──────── PASSAGE TO READ ────────

By assigning a barcode to stem cells, researchers at Lund University in Sweden have made it possible to monitor large blood cell populations as well as individual blood cells, and study the changes over time. Among other things, they discovered that stem cells go through different stages where their ability to restore immune cells varies. The new findings provide important information for the research and treatment of leukaemia and autoimmune diseases.
Studies in mice suggest that some of our white blood cells are only formed during the foetal period, and stay with us for the rest of our lives. The blood stem cells in the embryo are particularly capable of maturing into a proper immune system, and the question as to why they do not continue to do so in adults has been discussed among researchers for a long time. A research group at Lund University is now one step closer to finding the answer.
"By assigning a 'barcode' to the stem cells, we were able to track their performance over long periods of time and see which cells in the blood and the immune system they can induce. Without the barcode, we only see a bunch of red and white blood cells, without knowing how they are related. This allows us to track which stem cell has given rise to which subsidiary cells, and thereby distinguish the family tree in the blood", explains Joan Yuan, research group leader.
The barcodes enable researchers to see how individual stem cells in the blood differ from one another, and how their functions change with age. In terms of white blood cells, which are only formed in the embryo, one of the theories has been that they originate from specialised stem cells that are only active during foetal life. With the help of barcodes, the research group has been able to show that this is not the case:
"The same stem cells exist within adults, but they have lost their ability to regenerate the entire immune system. By adding a protein normally only found in the stem cells of a foetus, we were able to reconstruct their capacity to produce white blood cells", says Trine Kristiansen, doctoral student and lead author of the study, which was recently published in the journal Immunity.
The researchers' discovery shows that the stem cells undergo various stages in which their ability to reproduce all types of immune cells changes. In other words, it is possible to turn back the clock and with the help of protein recreate a foetal-like status. The studies which have been done in mice, are relevant for humans.
"This information could become significant in cases of leukaemia, for which one of the treatment methods involves a bone marrow transplant. In this treatment, the patient's blood system is replaced with that of an adult donor, which could mean losing the B cells that are only produced in foetuses", continues Trine Kristiansen.
Without these antibody-producing white blood cells, the immune system is no longer complete, and the individual becomes increasingly at risk of developing immune system disorders that can lead to severe infections and autoimmune diseases, as the blood cells produce special antibodies that have the important function of removing dead cells from the body.

──────── LISTED RECORDS ────────

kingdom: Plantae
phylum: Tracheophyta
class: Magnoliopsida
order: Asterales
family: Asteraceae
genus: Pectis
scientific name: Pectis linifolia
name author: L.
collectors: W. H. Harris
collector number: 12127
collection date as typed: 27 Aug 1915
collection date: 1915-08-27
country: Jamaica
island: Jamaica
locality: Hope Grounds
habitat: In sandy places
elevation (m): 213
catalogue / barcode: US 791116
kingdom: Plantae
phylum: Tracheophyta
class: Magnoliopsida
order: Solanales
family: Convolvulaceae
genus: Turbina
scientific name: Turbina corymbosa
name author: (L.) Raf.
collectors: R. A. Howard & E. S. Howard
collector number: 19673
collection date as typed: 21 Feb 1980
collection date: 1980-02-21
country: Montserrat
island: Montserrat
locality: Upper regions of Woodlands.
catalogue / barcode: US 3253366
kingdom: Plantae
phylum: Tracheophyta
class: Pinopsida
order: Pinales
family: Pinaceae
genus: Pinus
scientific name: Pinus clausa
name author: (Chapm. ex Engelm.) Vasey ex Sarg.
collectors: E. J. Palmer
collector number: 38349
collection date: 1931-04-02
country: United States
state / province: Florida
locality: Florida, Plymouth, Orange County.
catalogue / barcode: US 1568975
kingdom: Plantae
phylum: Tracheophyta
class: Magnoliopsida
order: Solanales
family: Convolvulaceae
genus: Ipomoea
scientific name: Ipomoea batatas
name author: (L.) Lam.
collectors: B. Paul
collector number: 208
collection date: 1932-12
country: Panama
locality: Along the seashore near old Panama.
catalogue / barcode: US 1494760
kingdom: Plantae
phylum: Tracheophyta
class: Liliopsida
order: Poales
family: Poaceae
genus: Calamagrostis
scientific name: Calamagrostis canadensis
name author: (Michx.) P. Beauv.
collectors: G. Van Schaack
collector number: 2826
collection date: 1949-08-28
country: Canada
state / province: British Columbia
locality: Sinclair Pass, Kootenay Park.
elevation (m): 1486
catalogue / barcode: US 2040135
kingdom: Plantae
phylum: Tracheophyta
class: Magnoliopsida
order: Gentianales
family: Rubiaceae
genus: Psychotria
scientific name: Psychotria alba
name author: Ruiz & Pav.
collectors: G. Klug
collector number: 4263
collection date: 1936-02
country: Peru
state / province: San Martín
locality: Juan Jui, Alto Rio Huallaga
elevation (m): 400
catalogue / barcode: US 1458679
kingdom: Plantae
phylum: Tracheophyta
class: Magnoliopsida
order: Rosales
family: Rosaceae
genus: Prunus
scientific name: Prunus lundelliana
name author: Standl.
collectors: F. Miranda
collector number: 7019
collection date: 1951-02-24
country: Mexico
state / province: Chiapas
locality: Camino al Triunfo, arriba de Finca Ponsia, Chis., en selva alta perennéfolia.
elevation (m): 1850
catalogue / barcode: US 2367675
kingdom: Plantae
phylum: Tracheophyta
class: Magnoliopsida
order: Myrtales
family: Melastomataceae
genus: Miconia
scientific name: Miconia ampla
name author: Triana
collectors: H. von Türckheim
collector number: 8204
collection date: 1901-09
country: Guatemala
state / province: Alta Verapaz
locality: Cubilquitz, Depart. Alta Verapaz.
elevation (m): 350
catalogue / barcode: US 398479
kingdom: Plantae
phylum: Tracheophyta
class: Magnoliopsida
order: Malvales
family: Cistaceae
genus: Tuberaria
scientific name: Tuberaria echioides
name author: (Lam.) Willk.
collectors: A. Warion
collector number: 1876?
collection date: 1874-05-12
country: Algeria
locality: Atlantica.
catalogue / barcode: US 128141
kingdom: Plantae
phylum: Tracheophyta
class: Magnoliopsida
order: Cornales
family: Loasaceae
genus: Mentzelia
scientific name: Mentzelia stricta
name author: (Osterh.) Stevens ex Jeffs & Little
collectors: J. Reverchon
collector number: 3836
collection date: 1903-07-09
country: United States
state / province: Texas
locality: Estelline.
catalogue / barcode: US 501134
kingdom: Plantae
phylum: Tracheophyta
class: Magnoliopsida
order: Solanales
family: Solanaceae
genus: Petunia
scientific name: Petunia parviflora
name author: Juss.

────────

● TO DO:
a: Return the part of the stem cell barcoding passage from "By assigning a barcode" to "and autoimmune diseases.", copied word for word.
b: Decide whether each statement agrees with the stem cell barcoding passage, answering yes or no and quoting the words that settle it: (i) The studies described were done in mice. (ii) The white blood cells formed only in the embryo come from specialized stem cells that are active only during fetal life. (iii) The study appeared in the journal Immunity.

● ANSWERS GIVEN:
a:
By assigning a barcode to stem cells, researchers at Lund University in Sweden have made it possible to monitor large blood cell populations as well as individual blood cells, and study the changes over time. Among other things, they discovered that stem cells go through different stages where their ability to restore immune cells varies. The new findings provide important information for the research and treatment of leukaemia and autoimmune diseases.

b:
(i) Yes: "The studies which have been done in mice, are relevant for humans."
(ii) No: "The same stem cells exist within adults, but they have lost their ability to regenerate the entire immune system."
(iii) Yes: "which was recently published in the journal Immunity."